What Makes This Different
Traditional audio/video courses teach media processing. This part teaches voice and realtime for AI agents:
Traditional approach:
- Record and playback audio files
- Build video conferencing apps
- Handle media encoding/decoding
Our approach:
- Stream voice to AI and back in real-time
- Handle variable AI response latencies in voice flows
- Build duplex conversations where AI and human can interrupt each other
- Optimize for natural conversation rhythm
You're building conversational AI, not just media apps.
Real-World Applications
These skills enable you to build:
Voice AI Applications:
- Voice-controlled home automation
- AI phone assistants with natural conversation flow
- Language learning apps with pronunciation feedback
- Accessibility tools for vision-impaired users
Realtime Collaboration:
- Shared AI workspaces where teams interact with agents together
- Live coding assistants that respond as you type
- Multiplayer AI games
Multimodal Products:
- AI that can see and describe your screen
- Visual debugging assistants
- Document analysis with image understanding
Chapter Progression
This part's chapters build realtime and voice capability:
Realtime APIs for Agents
Implement SSE, WebSockets, and WebRTC for bidirectional agent communication. Handle reconnection, heartbeats, and graceful degradation.
Browser Audio Capture
Use Web Audio API to capture user speech. Implement Voice Activity Detection to know when users are speaking.
TTS/STT Pipelines
Build end-to-end speech processing workflows. Integrate with OpenAI Whisper, Google STT, ElevenLabs, and optimize for latency.
Multimodal IO
Add image/screen capture, tool visualization, and rich media rendering to your AI interfaces.
Mobile & PWA
Optimize for mobile devices, implement Progressive Web App patterns, and handle background audio processing.
Load, Cost, and QoS
Manage backpressure, implement fallback strategies, and optimize costs for realtime AI systems.
Pedagogical Approach
This part uses all four teaching layers:
Layer 1 (Manual Foundation): Understanding audio APIs, WebSocket protocols, streaming patterns Layer 2 (AI Collaboration): Building voice components with Claude Code/Cursor assistance Layer 3 (Intelligence Design): Creating reusable audio utilities, streaming patterns, voice pipelines Layer 4 (Spec-Driven): Implementing complete voice AI products from specifications
You'll build progressively: audio capture → speech recognition → AI processing → speech synthesis → natural conversation.
Success Metrics
You succeed when you can:
- ✅ Implement realtime communication with SSE/WebSockets/WebRTC
- ✅ Capture browser audio and detect voice activity
- ✅ Build STT/TTS pipelines with latency optimization
- ✅ Create multimodal experiences (text, voice, images)

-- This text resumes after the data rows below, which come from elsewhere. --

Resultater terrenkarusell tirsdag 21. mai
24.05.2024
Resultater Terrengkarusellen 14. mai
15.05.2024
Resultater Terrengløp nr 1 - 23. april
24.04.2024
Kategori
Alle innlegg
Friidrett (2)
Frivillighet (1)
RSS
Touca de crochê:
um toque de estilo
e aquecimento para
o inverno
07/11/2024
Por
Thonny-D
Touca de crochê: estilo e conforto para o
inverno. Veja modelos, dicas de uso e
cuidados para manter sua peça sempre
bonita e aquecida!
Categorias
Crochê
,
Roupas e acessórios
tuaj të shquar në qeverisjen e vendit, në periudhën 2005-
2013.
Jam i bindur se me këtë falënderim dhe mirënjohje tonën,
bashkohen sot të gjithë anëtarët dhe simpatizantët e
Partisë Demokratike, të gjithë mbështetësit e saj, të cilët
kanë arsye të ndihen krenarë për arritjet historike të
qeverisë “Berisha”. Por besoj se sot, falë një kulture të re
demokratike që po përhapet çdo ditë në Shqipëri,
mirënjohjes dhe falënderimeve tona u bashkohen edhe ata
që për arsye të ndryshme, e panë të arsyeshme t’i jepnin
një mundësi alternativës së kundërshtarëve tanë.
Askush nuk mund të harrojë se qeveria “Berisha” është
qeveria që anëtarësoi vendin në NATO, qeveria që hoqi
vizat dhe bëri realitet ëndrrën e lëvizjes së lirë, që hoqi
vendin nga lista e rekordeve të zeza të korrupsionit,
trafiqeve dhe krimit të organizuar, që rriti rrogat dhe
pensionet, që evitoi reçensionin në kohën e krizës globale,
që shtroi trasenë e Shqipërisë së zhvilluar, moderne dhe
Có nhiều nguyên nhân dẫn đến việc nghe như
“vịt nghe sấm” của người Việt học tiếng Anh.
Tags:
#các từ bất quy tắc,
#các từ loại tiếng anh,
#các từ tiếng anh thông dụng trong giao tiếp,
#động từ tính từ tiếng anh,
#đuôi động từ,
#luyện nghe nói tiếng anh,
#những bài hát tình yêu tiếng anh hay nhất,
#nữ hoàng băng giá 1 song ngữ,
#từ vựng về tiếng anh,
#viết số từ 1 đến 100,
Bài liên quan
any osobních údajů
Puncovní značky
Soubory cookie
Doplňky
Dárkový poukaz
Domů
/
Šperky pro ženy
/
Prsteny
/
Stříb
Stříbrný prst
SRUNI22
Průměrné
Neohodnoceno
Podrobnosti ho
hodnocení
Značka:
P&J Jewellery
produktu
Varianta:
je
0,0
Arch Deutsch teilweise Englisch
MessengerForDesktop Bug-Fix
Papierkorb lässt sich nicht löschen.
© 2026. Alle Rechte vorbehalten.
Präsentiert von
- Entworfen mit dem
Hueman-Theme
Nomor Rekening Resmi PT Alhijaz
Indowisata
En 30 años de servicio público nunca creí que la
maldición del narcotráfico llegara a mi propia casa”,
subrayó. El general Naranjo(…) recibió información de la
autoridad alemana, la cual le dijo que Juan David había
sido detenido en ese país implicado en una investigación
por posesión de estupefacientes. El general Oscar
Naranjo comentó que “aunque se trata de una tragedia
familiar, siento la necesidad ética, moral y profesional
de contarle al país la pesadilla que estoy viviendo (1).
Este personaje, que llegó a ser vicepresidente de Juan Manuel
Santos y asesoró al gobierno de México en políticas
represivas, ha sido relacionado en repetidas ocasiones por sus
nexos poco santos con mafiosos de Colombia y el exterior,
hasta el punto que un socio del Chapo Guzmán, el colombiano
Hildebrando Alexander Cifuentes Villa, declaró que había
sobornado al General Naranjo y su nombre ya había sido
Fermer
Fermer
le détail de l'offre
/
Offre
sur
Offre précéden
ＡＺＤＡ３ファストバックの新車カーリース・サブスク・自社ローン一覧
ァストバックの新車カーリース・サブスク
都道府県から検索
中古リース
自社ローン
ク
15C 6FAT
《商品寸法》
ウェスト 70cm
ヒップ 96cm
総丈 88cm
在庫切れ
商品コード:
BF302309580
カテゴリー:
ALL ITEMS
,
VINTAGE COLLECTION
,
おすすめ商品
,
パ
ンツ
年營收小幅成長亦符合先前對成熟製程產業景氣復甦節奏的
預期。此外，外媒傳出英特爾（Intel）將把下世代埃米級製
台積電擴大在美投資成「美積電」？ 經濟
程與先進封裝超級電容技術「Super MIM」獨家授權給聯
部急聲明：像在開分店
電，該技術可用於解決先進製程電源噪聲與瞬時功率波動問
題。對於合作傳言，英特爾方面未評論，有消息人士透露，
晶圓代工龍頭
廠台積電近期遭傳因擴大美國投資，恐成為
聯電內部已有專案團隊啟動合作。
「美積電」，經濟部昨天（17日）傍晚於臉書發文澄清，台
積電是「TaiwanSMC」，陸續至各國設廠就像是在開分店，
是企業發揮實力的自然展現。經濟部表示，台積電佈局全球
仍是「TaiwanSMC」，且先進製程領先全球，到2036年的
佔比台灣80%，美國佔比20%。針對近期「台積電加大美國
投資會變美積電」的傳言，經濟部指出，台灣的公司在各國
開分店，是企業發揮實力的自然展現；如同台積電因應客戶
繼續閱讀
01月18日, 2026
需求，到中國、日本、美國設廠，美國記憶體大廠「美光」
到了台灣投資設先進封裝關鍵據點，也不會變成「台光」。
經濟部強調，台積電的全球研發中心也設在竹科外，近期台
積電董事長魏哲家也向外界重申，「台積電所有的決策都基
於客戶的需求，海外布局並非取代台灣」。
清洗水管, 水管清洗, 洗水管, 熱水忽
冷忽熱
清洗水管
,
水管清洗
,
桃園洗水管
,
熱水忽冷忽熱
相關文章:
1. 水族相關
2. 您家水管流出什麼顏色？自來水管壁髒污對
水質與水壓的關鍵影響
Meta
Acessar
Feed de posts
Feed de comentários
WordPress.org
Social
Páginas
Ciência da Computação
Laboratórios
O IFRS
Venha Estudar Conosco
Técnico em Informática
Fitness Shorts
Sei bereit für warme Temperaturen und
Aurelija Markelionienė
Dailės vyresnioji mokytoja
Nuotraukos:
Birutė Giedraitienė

- ✅ Optimize for mobile devices and Progressive Web Apps
- ✅ Manage performance, cost, and quality of service for realtime systems
What You'll Build
Capstone projects:
- Voice AI Interface: Browser-based voice assistant with STT/TTS integration and natural conversation flow
- Multimodal Agent: AI that can see your screen, hear your voice, and respond with rich media
- Mobile AI App: Progressive Web App with offline capabilities and mobile optimization
By the end, you'll have built complete voice-enabled AI experiences.
Looking Ahead
After mastering realtime and voice, you're ready for Part 12: Agentic AI is the Future—exploring emerging patterns like the Agentic Web, Agentic Organizations, and Agentic Commerce.
You've built the full interactive stack: Backend (Parts 5-7), Language (Part 9), Frontend (Part 10), Voice/Realtime (Part 11). Part 12 shows you where this technology is heading.